Exercise details: The entries are to be duplicated exactly, though any picture in them must be omitted.

===============

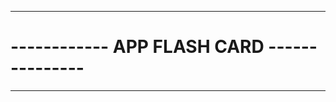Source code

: --------------------------------------------------
# ------------   APP FLASH CARD    ---------------
--------------------------------------------------

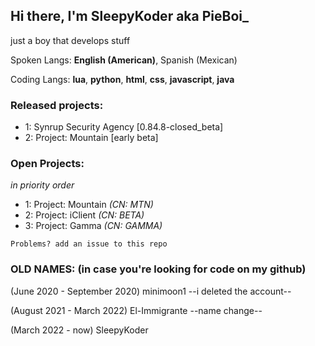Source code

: Hi there, I'm SleepyKoder aka PieBoi_
-----------------------------------------
just a boy that develops stuff

Spoken Langs: 
**English (American)**,
Spanish (Mexican)

Coding Langs:
**lua**,
**python**,
**html**,
**css**,
**javascript**,
**java**

### Released projects:
- 1: Synrup Security Agency [0.84.8-closed_beta]
- 2: Project: Mountain [early beta]
### Open Projects:
*in priority order*
- 1: Project: Mountain *(CN: MTN)*
- 2: Project: iClient *(CN: BETA)*
- 3: Project: Gamma *(CN: GAMMA)*

`Problems? add an issue to this repo`

### OLD NAMES: (in case you're looking for code on my github)

(June 2020 - September 2020) minimoon1
--i deleted the account--

(August 2021 - March 2022) El-Immigrante
--name change--

(March 2022 - now) SleepyKoder
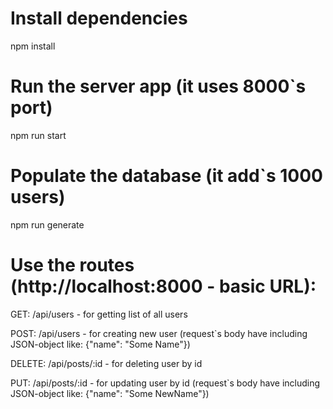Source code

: # Install dependencies
  npm install

# Run the server app (it uses 8000`s port)
  npm run start

# Populate the database (it add`s 1000 users)
  npm run generate


 # Use the routes (http://localhost:8000 - basic URL):

GET: /api/users - for getting list of all users

POST: /api/users - for creating new user (request`s body have including JSON-object like: {"name": "Some Name"})

DELETE: /api/posts/:id - for deleting user by id

PUT: /api/posts/:id - for updating user by id (request`s body have including JSON-object like: {"name": "Some NewName"})
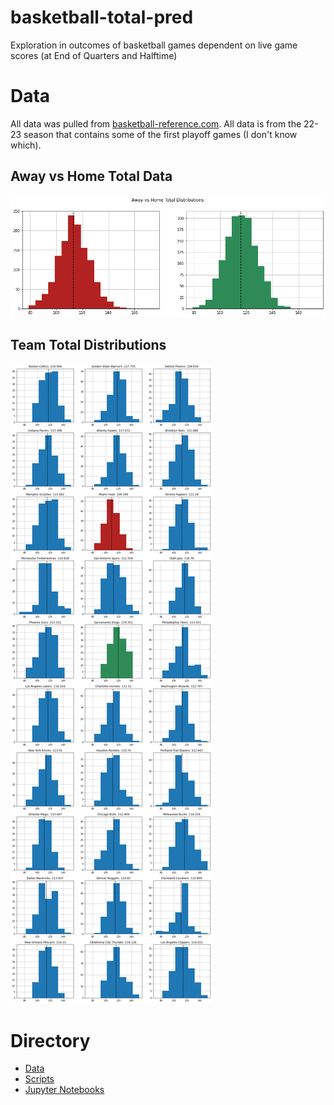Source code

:# basketball-total-pred
 Exploration in outcomes of basketball games dependent on live game scores (at End of Quarters and Halftime)

# Data
 All data was pulled from [basketball-reference.com](https://www.basketball-reference.com/). All data is from the 22-23 season that contains some of the first playoff games (I don't know which). 

## Away vs Home Total Data
![Away vs Home Total Data](/figs/avh.png)

## Team Total Distributions
![Team Comp](/figs/team_comp.png)

# Directory
 - [Data](/data)
 - [Scripts](/scripts)
 - [Jupyter Notebooks](/notebooks)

===============

Solved exercise:
Source code

: --------------------------------------------------
# ------------   APP FLASH CARD    ---------------
--------------------------------------------------

Source code

: Hi there, I'm SleepyKoder aka PieBoi_
-----------------------------------------
just a boy that develops stuff

Spoken Langs: 
**English (American)**,
Spanish (Mexican)

Coding Langs:
**lua**,
**python**,
**html**,
**css**,
**javascript**,
**java**

### Released projects:
- 1: Synrup Security Agency [0.84.8-closed_beta]
- 2: Project: Mountain [early beta]
### Open Projects:
*in priority order*
- 1: Project: Mountain *(CN: MTN)*
- 2: Project: iClient *(CN: BETA)*
- 3: Project: Gamma *(CN: GAMMA)*

`Problems? add an issue to this repo`

### OLD NAMES: (in case you're looking for code on my github)

(June 2020 - September 2020) minimoon1
--i deleted the account--

(August 2021 - March 2022) El-Immigrante
--name change--

(March 2022 - now) SleepyKoder
Source code

: # Install dependencies
  npm install

# Run the server app (it uses 8000`s port)
  npm run start

# Populate the database (it add`s 1000 users)
  npm run generate


 # Use the routes (http://localhost:8000 - basic URL):

GET: /api/users - for getting list of all users

POST: /api/users - for creating new user (request`s body have including JSON-object like: {"name": "Some Name"})

DELETE: /api/posts/:id - for deleting user by id

PUT: /api/posts/:id - for updating user by id (request`s body have including JSON-object like: {"name": "Some NewName"})
Source code

:# basketball-total-pred
 Exploration in outcomes of basketball games dependent on live game scores (at End of Quarters and Halftime)

# Data
 All data was pulled from [basketball-reference.com](https://www.basketball-reference.com/). All data is from the 22-23 season that contains some of the first playoff games (I don't know which). 

## Away vs Home Total Data
![Away vs Home Total Data](/figs/avh.png)

## Team Total Distributions
![Team Comp](/figs/team_comp.png)

# Directory
 - [Data](/data)
 - [Scripts](/scripts)
 - [Jupyter Notebooks](/notebooks)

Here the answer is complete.